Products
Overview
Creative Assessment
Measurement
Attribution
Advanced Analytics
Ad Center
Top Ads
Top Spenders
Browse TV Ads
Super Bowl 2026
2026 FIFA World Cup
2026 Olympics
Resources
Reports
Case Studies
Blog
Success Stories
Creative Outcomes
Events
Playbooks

▸ Job: Reproduce every line of the records above word for word, in the same order.

▸ Finished task:
Products
Overview
Creative Assessment
Measurement
Attribution
Advanced Analytics
Ad Center
Top Ads
Top Spenders
Browse TV Ads
Super Bowl 2026
2026 FIFA World Cup
2026 Olympics
Resources
Reports
Case Studies
Blog
Success Stories
Creative Outcomes
Events
Playbooks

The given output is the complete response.